→ **INSTRUCTIONS TO FOLLOW**:
Every record below must be set down again exactly as given.

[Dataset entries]
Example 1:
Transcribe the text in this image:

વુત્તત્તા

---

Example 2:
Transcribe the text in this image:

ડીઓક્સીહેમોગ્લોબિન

→ **RESPONSE BOX**:
Example 1:
Transcribe the text in this image:

વુત્તત્તા

---

Example 2:
Transcribe the text in this image:

ડીઓક્સીહેમોગ્લોબિન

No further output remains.